The other big feature with Kinect is the ability to navigate and control your Xbox 360 by using gestures and voice commands instead of a controller. This functionality works extremely well and several dashboard apps have been updated to utilize it. ESPN, Zune and Last.fm can all be controlled using Kinect. Check out the video below for a brief demonstration of this functionality.
This is all sounding pretty good, right? Well, for the most part it is, but Kinect isn’t without its faults. For instance, I was very disappointed to see that you can’t use Kinect with the normal 360 dashboard; you have to use the special Kinect Hub, which is essentially a stripped down version of the dash. This is probably my biggest complaint with the system so far. Also, while many of the apps on the 360 work with Kinect, one key app doesn’t: NetFlix. It is possible that MS will release an update for the NetFlix app to address this issue, but until that happens, this will continue to be an obvious oversight.
Other problems with Kinect are the somewhat limited voice commands. What’s there is great, but there are some rather confusing omissions. For instance, you can only open the disc tray by voice if it is empty; it would be nice to have that command available at all times with the possible exception of during gameplay. Another sore spot is the lack of shutdown and activation commands. Sure it could be problematic if your roommate is a jerk and shouts “Xbox, shutdown” while you’re playing a game, but having to reach for a controller to turn the system off after playing hands-free all night is just awkward.
The one other thing to note about Kinect is that if you hold your hand in front of your body, but not out far enough, the sensor can lose track of it. I haven’t found this to be a problem during gameplay, but it has happened once or twice while navigating the menu system.

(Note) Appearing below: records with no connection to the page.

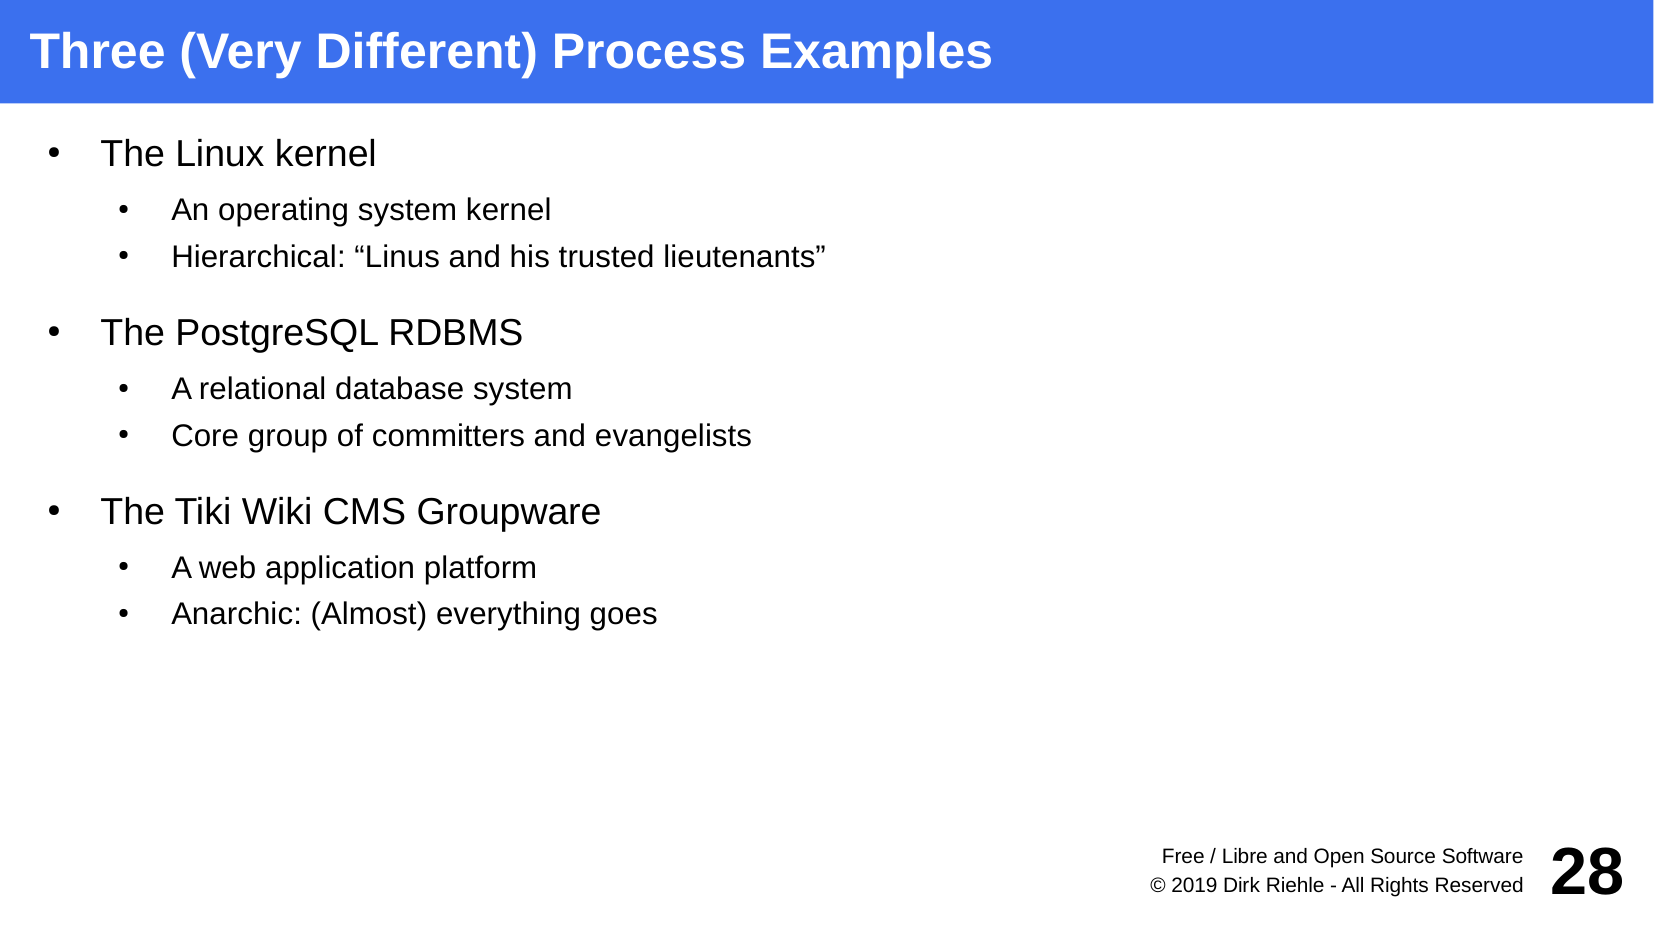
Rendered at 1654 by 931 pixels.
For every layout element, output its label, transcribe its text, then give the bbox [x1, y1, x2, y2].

list The Linux kernel An operating system kernel Hierarchical: “Linus and his trusted lieutenants” The PostgreSQL RDBMS A relational database system Core group of committers and evangelists The Tiki Wiki CMS Groupware A web application platform Anarchic: (Almost) everything goes [29, 132, 1625, 813]
title Three (Very Different) Process Examples [0, 0, 1654, 104]
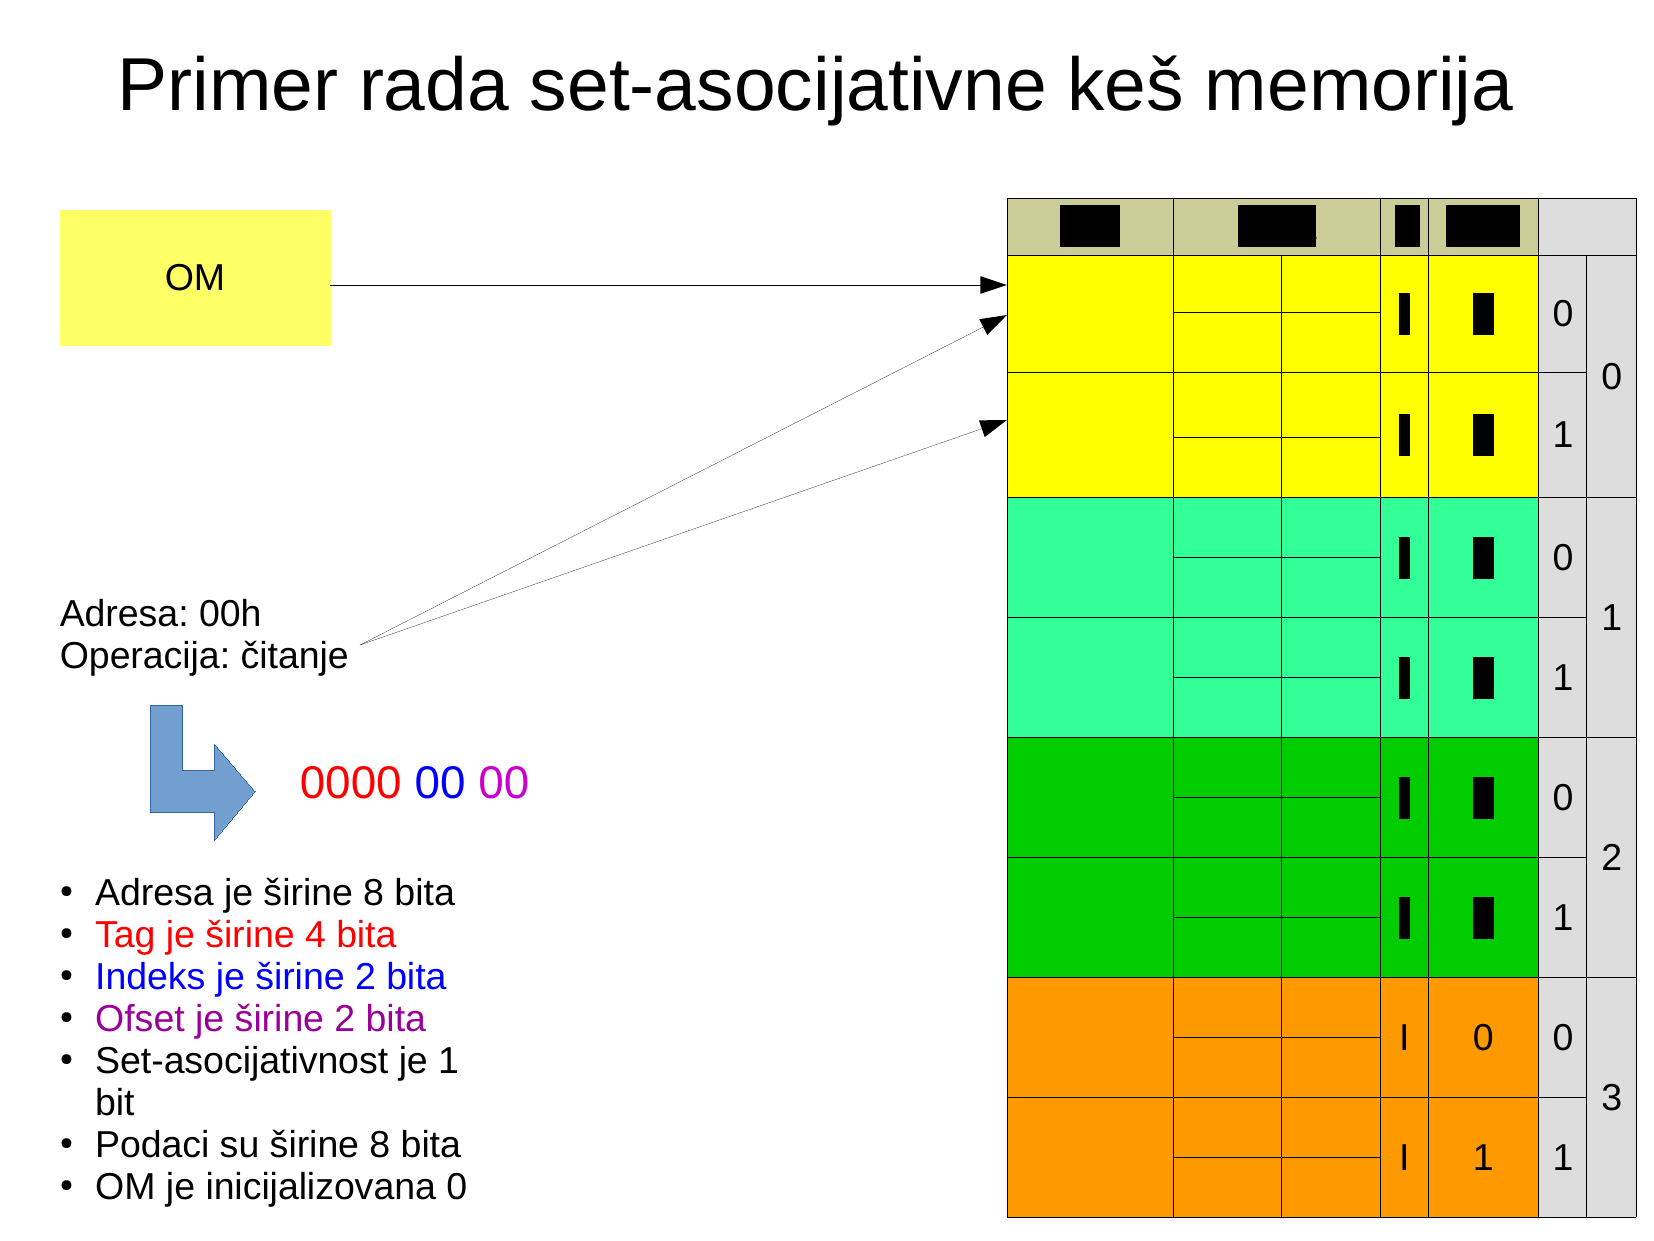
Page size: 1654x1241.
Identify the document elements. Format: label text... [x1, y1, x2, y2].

Granted, this point is a little lame as it mostly boils down to me being too lazy to hold my hand out, but it may be something you come across as well.
In spite of the problems mentioned above, I have actually been very impressed with Kinect. The system works and doesn’t seem to suffer from any of the problems the press had mentioned leading up to launch. Changes in lighting don’t cause problems, background sound doesn’t trip it up and even other people or pets moving around you during play don’t pose much of a problem unless someone is deliberately trying to mess it up by jumping around in front of you.
With Kinect, Microsoft has delivered. It’s now up to game developers to create quality experiences, not gimmicks, based on Kinect’s abilities. We’ve seen some of both with the launch titles, but games like Kinectimals and Dance Central have proven the technology and that, if used in the right way, Kinect can deliver gaming experiences that aren’t possible with a standard controller.